I think of you by Ahdaf Soueif
Ahdaf Soueif's first fiction offering since The Map of Love, which was shortlisted for the 1999 Man Booker Prize, is actually a repackaging of nine stories originally published between 1983 and 1996.
Set primarily in Egypt and the United Kingdom, each of the stories features a female character. Throughout the collection Soueif focuses on the interior life of her protagonists and the ordering of the stories lends some sense of a progressively maturing voice. The collection, however, does seem a bit uneven.
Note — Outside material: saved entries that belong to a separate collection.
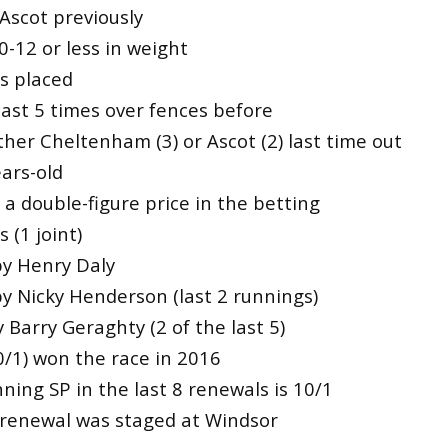
Ascot previously
0-12 or less in weight
es placed
east 5 times over fences before
ther Cheltenham (3) or Ascot (2) last time out
ars-old
a double-figure price in the betting
 (1 joint)
by Henry Daly
by Nicky Henderson (last 2 runnings)
 Barry Geraghty (2 of the last 5)
0/1) won the race in 2016
ing SP in the last 8 renewals is 10/1
renewal was staged at Windsor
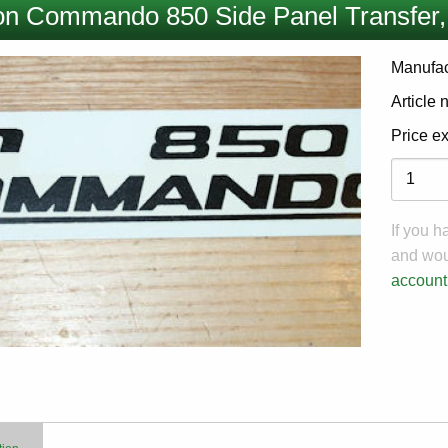
on Commando 850 Side Panel Transfer,
Manufac
Article
Price e
Variati
If you 
and woul
account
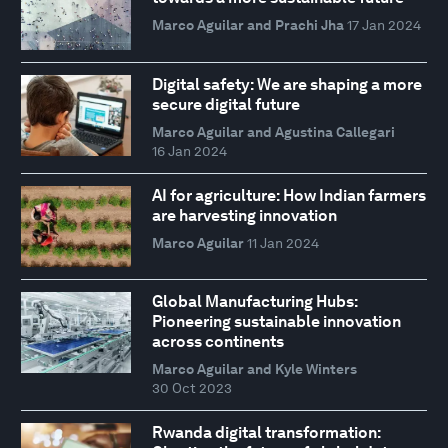
Marco Aguilar and Prachi Jha
17 Jan 2024
Digital safety: We are shaping a more
secure digital future
Marco Aguilar and Agustina Callegari
16 Jan 2024
AI for agriculture: How Indian farmers
are harvesting innovation
Marco Aguilar
11 Jan 2024
Global Manufacturing Hubs:
Pioneering sustainable innovation
across continents
Marco Aguilar and Kyle Winters
30 Oct 2023
Rwanda digital transformation:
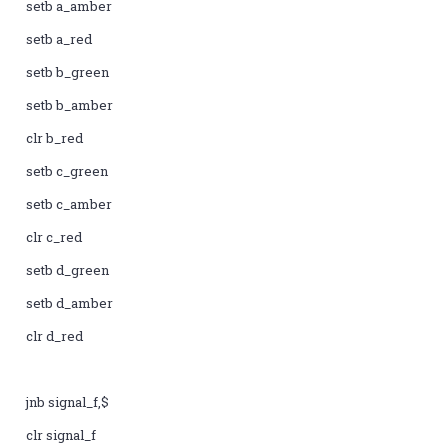
setb a_amber
setb a_red
setb b_green
setb b_amber
clr b_red
setb c_green
setb c_amber
clr c_red
setb d_green
setb d_amber
clr d_red
jnb signal_f,$
clr signal_f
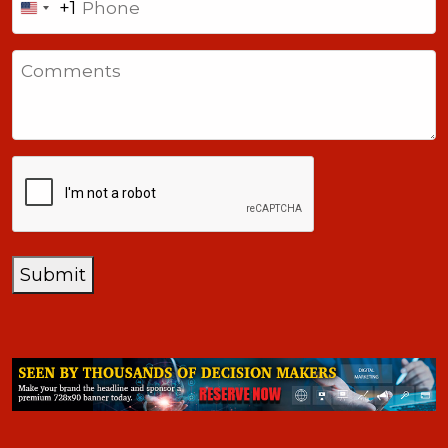
+1
United
States
Comments
+1
CAPTCHA
Submit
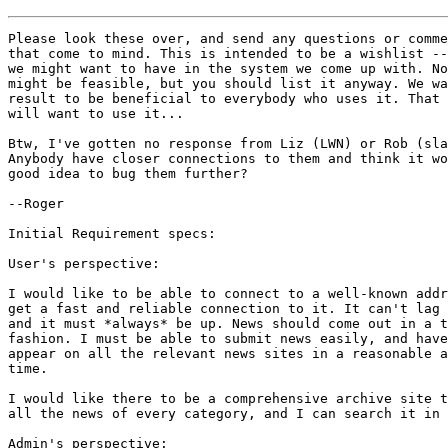
Please look these over, and send any questions or comme
that come to mind. This is intended to be a wishlist --
we might want to have in the system we come up with. No
might be feasible, but you should list it anyway. We wa
result to be beneficial to everybody who uses it. That 
will want to use it...

Btw, I've gotten no response from Liz (LWN) or Rob (sla
Anybody have closer connections to them and think it wo
good idea to bug them further?

--Roger

Initial Requirement specs:

User's perspective:

I would like to be able to connect to a well-known addr
get a fast and reliable connection to it. It can't lag 
and it must *always* be up. News should come out in a t
fashion. I must be able to submit news easily, and have
appear on all the relevant news sites in a reasonable a
time.

I would like there to be a comprehensive archive site t
all the news of every category, and I can search it in 
Admin's perspective:
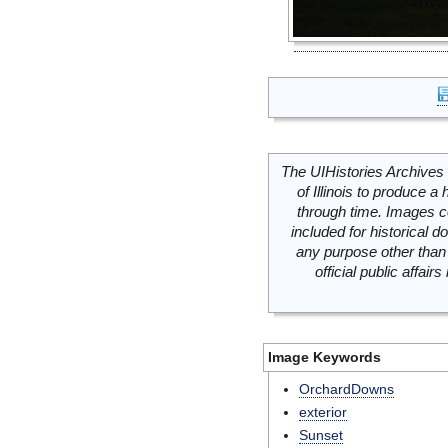
The UIHistories Archives 
of Illinois to produce a 
through time. Images c
included for historical
any purpose other than 
official public affai
Image Keywords
OrchardDowns
exterior
Sunset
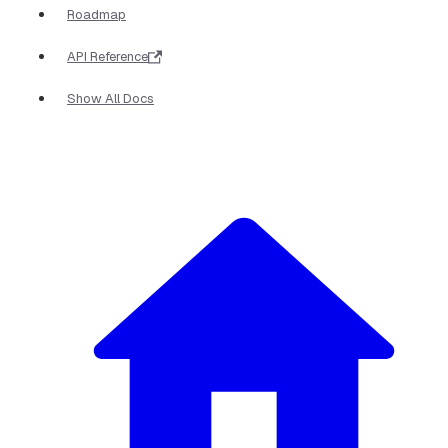
Roadmap
API Reference
Show All Docs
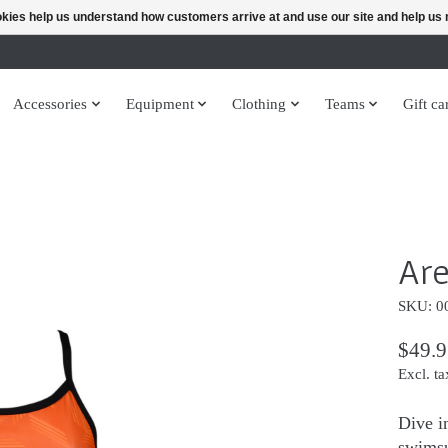
ookies help us understand how customers arrive at and use our site and help 
Accessories
Equipment
Clothing
Teams
Gift ca
Are
SKU: 0
$49.9
Excl. ta
Dive i
swimsu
With the first five stories developing two specific characters, the protagonists of final stories seem comparatively inchoate.
The first three stories--"Knowing," "1964," and "Returning"--show three different epochs in the life of Aisha, an Egyptian woman who immigrated to the United Kingdom in her teens. "Mandy" and "Satan" feature Asya, a woman separated from her husband who dealing in different ways with the repercussions of their broken marriage and his philandering.
In the title story, which is arguably the collection's strongest, the unnamed first-person narrator has been hospitalized due to a high-risk pregnancy. With her husband in London unable to get a visa and her family in Cairo, she is alone, the only patient not observing purdah. She survives her hospitalization by invoking an elderly friend, confidante, and role model who died of cancer.
If the stories have a unifying theme it is that of estrangement; estrangement (both emotional and physical) from husbands, as well as from the homeland and the culture of one's childhood. While I think of you lacks the refinement of Soueif's later work it is nevertheless worth reading. Her stories are touching, nostalgic, but never overly so. Soueif's prose is lyrical and this collection is buoyed by her ability to give her readers an extraordinary sense of place.